Et vivement que nous nous re-trompions (un peu) (beaucoup) (à la folie) sur nous-mêmes !

 

recruter, c’est comprendre

recruter, c’est comprendre

 

Ferdinand Von Schirach est un ancien très bon avocat, devenu un très grand écrivain.

Après Crimes et Coupables, Sanction est son troisième recueil de nouvelles. Elles sont toujours cliniques, elliptiques, saisissantes – comment des individus comme vous et moi peuvent-ils basculer dans l’innommable ? Au prix de quels hasards, malchance, accès de sang noir ? Ferdinand Von Schirach se garde de répondre : ses nouvelles, aussi belles qu’austères, sont pleines de silence ; elles nous parlent longtemps après qu’on les a finies.

Dans l’une d’entre elles, une jeune femme postule dans un grand cabinet d’avocats berlinois. Elle « subit » l’entretien du directeur administratif. Il est précis, méthodique, désagréable. Il lui pose des questions telles que :

  • Qu’est-ce que vous n’échangeriez jamais contre de l’argent ?
  • Quelle question ne souhaiteriez-vous pas que l’on vous pose ?
  • Quelle est la plus grosse erreur que vous ayez commise ?
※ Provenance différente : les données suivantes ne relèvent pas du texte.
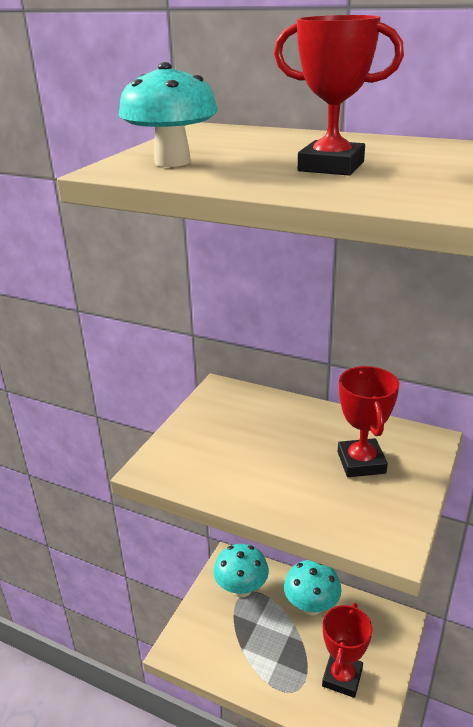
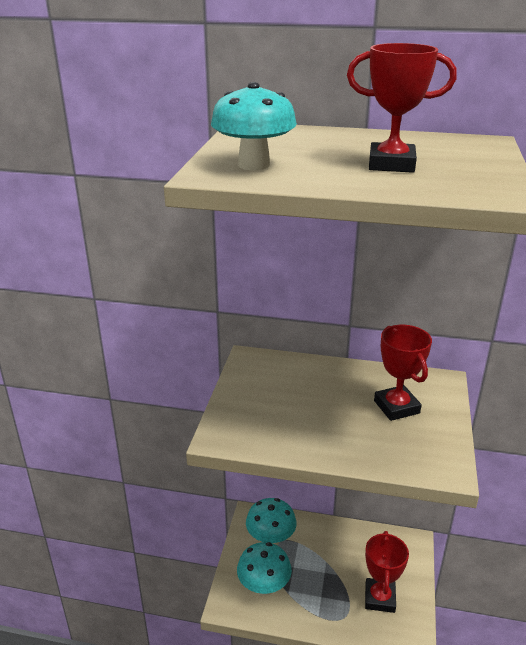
camera: 15 degrees left, 0 degrees up
turquoise mushroom [284,560,341,615] -> turquoise mushroom moved to [237,542,292,596]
Seyma (c’est son prénom) est préparée. « Elle répond avec calme et courtoisie. Elle a beau trouver ça ridicule, elle n’en laisse rien paraître. »

Le Doyen du cabinet, « le Vieux », arrive sur ces entrefaites. L’atmosphère change du tout au tout. « Le Vieux » s’intéresse à elle, vraiment. Il l’écoute, vraiment. Il essaie de la comprendre, vraiment. Seyma devient plus naturelle, elle s’ouvre, se confie, elle oublie ce qu’elle avait préparé. Quand le Vieux lui demande pourquoi elle a choisi le droit, elle songe à ce qu’elle a répondu, un instant plus tôt, au directeur administratif (« elle a parlé de fondements de la société, de responsabilité, d’idéal humaniste et d’amour de la justice »). Elle répond : « Je ne veux plus jamais que quelqu’un décide de ma vie. Le droit doit me protéger. »

Seyma est embauchée.

Recruter, c’est ça, rien que ça au fond : écouter, comprendre, partager.